» **Your assignment**
Transcribe the records exactly. Pictures do not belong in the transcription.

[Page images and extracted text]
------------------------

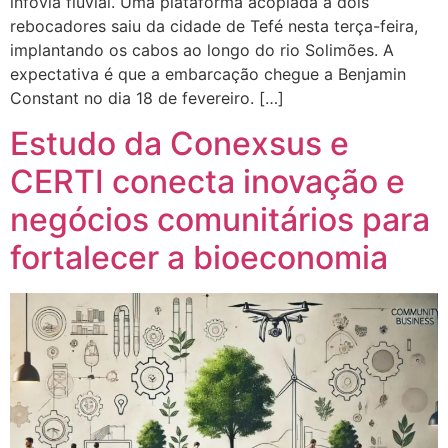
infovia fluvial. Uma plataforma acoplada a dois
rebocadores saiu da cidade de Tefé nesta terça-feira,
implantando os cabos ao longo do rio Solimões. A
expectativa é que a embarcação chegue a Benjamin
Constant no dia 18 de fevereiro. […]
Estudo da Conexsus e
CERTI conecta inovação e
negócios comunitários para
fortalecer a bioeconomia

------------------------

» **Your response**
infovia fluvial. Uma plataforma acoplada a dois
rebocadores saiu da cidade de Tefé nesta terça-feira,
implantando os cabos ao longo do rio Solimões. A
expectativa é que a embarcação chegue a Benjamin
Constant no dia 18 de fevereiro. […]
Estudo da Conexsus e
CERTI conecta inovação e
negócios comunitários para
fortalecer a bioeconomia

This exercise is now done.